Thursday, June 07, 2007

Ezekiel 16

Ezekiel writes to shock and to shake, and reaches his most shocking so far here in his epic portrayal of the harrowing life story of Ms. Jerusalem. If it opens in the beguiling manner of a “rags-to-riches” fairy tale, it soon devastates the audience with the extend to which no one lives happily ever after as its camera moves from abandoned baby to nubile beauty to nymphomaniac whore to brazen adulteress to heartless child killer, a woman no better than her foreign parents and arguably worse than her sisters Samaria and Sodom. It is the prophetic equal to a four-hour movie blockbuster with repeated scenes of sexual violence and violence on children, which no one under 18 is allowed to see. It became another passage in Ezekiel which rabbinic leadership hesitated to have read in worship.
John Goldingay

Wednesday, May 30, 2007

Theology for ALL

How disastrously the Church must misunderstand itself if it can imagine that theology is the business of a few theoreticians who are specially appointed for the purpose, to whom the rest, as hearty practical men, may sometimes listen with half an ear, though for their own part they boast of living “quite untheologically” for the demands of the day (“love”). As though these practical men were not continually preaching and speaking and writing, and were not genuinely questioned as to the rightness of their activity in this regard! As though there were anything more practical than giving this question its head, which means doing the work of theology and dogmatics! Again, how disastrously the Church must misunderstand itself if it can imagine that theological reflection is a matter for quiet situations and periods that suit and invite contemplation, a kind of peace-time luxury for which we are not only permitted but even commanded to find no time should things become really serious and exciting!
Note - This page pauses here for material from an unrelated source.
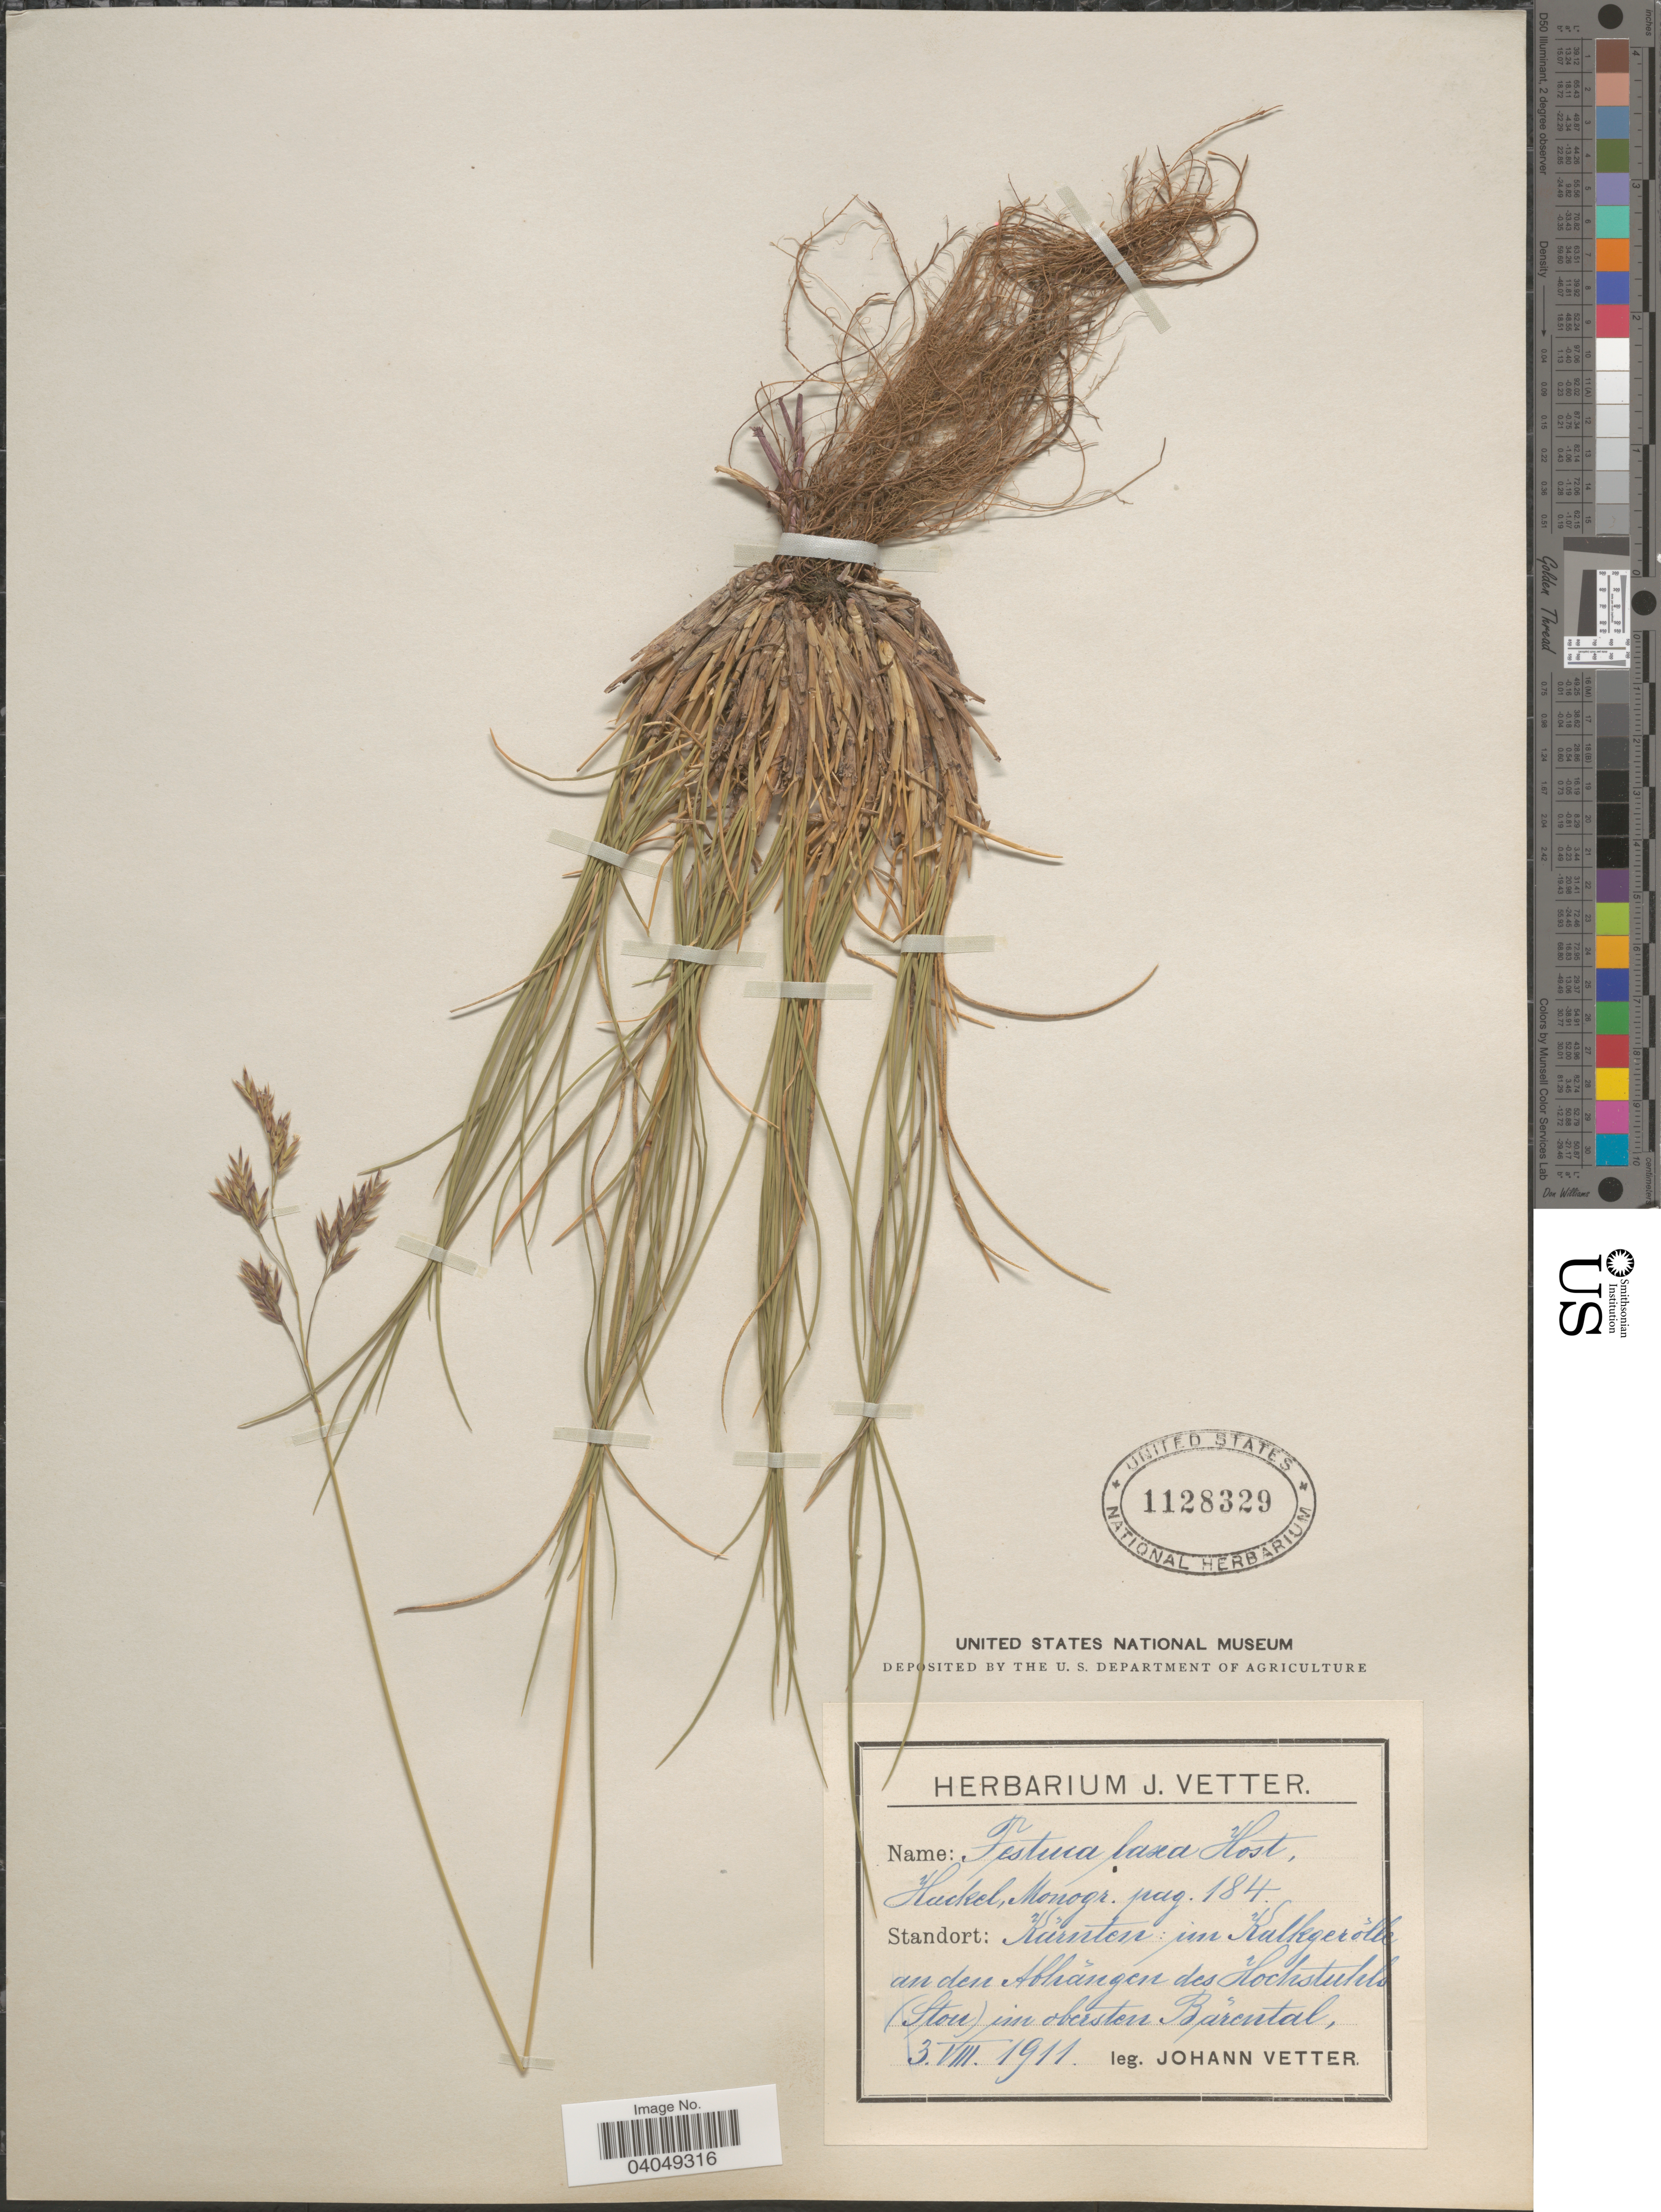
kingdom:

As though there could be any more urgent task for a Church under assault from without than that of consolidating itself within, which means doing theological work! As though the venture of proclamation did not mean that the Church permanently finds itself in an emergency! As though theology could be done properly without reference to this constant emergency! Let there be no mistake. Because of these distorted ideas about theology, and dogmatics in particular, there arises and persists in the life of the Church a lasting and growing deficit for which we cannot expect those particularly active in this function to supply the needed balance. The whole Church must seriously want a serious theology if it is to have a serious theology.

—Karl Barth, Church Dogmatics I/1, trans. G. W. Bromiley (Edinburgh: T. & T. Clark, 1975), 76-77.